He left her and walked quickly back towards the estate house, taking the long way around the pond so as to avoid the newly bare earth with its sad, silent sleepers beneath, and going in through the kitchens to avoid the fire-damaged living room. He made his way to the laundry and picked up two neatly folded bundles, selecting the warmer and more water-resistant of the available supply; the break in the rain would not last out the day.

When he reached the girl again, she was on her hands and knees, making noise that only increased his fear on her behalf. But her eyes were clear when she looked at him, and he helped her settle onto one blanket as he wrapped the other tightly around her. “Is that better?” he asked.

"Yeah,” she said. “I'm going to need a ladder so I can get over the wall again."

"I don't think—” he started.

"No, you're a stupid robot,” she snapped. “Just go get a ladder, okay? I don't want you here right now."

"All right,” he said. He went back again to the estate house and around, to the gardener supply shed. None of the caretakers had need of ladders—they were tall enough to reach most things, and their legs were fairly extendable—but once in a while a resident wanted one for picking apples, or for some other pursuit. Not in years, though. It took him a while to rearrange the items in the shed enough to get at where the ladder stood, leaning against the back wall, and extricating it took even longer. Then he headed back to the girl again.
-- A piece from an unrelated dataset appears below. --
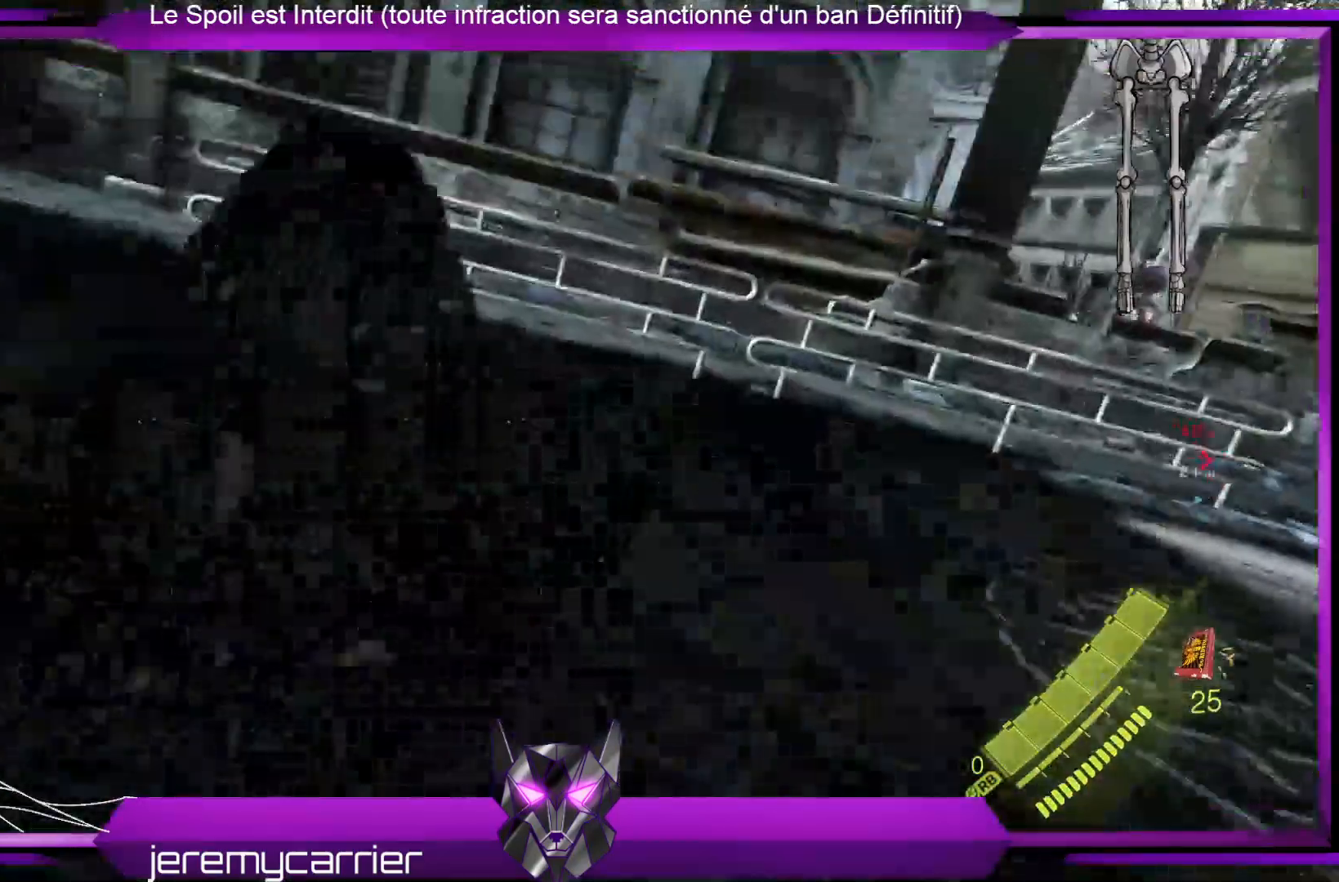
Gameplay with a controller (Xbox layout); each line is a JSON object with the inputs held at the frame after it. "events" lists button and stick changes between this image and that frame as [ms after this image, input, new state], when the widget could be followed in between.
{"buttons": [], "left_stick": "up", "right_stick": "right", "events": [[33, "left_stick", "up"], [33, "right_stick", "right"]]}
This time she was lying down, blankets wrapped around her so that only her head stuck out. She looked exhausted, her face flushed, and her eyes were closed. When he drew near, she cracked one eye open. “You got something that'll cut?"
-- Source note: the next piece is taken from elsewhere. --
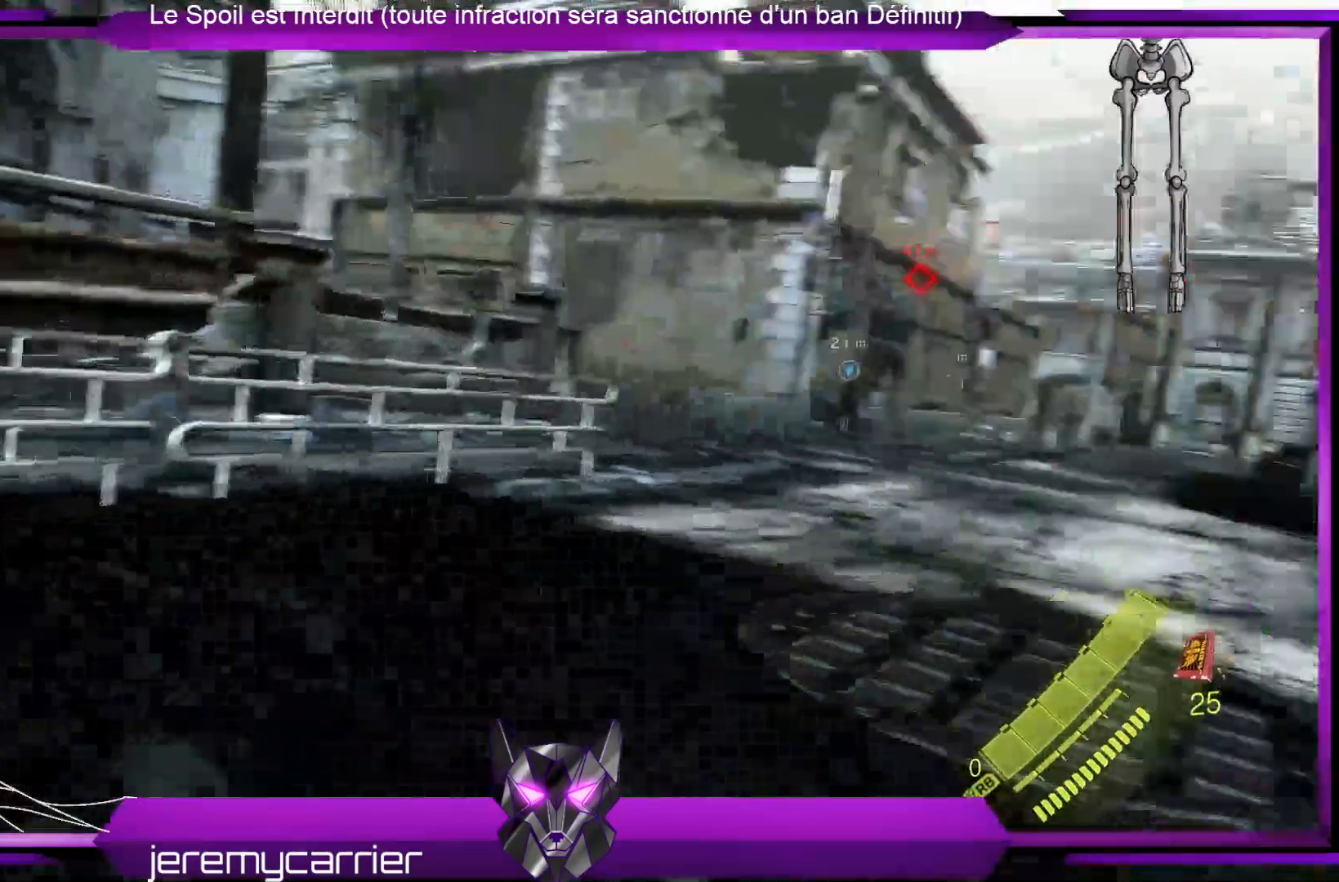
{"buttons": [], "left_stick": "up", "right_stick": "right", "events": [[33, "right_stick", "center"], [234, "right_stick", "right"]]}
"I have a cutting attachment,” he said, turning his hand and extending the proper tool.

"Does it come off?"

"It can."

"Give it to me."

He ejected the blade, turned it around and handed it to her. She took it from him, then scowled. “Go set the ladder up for me, so I can reach the tree branches,” she said.

"Is there something—?"

"No.” She pointed the blade at him. “Just go. Come back when you're done."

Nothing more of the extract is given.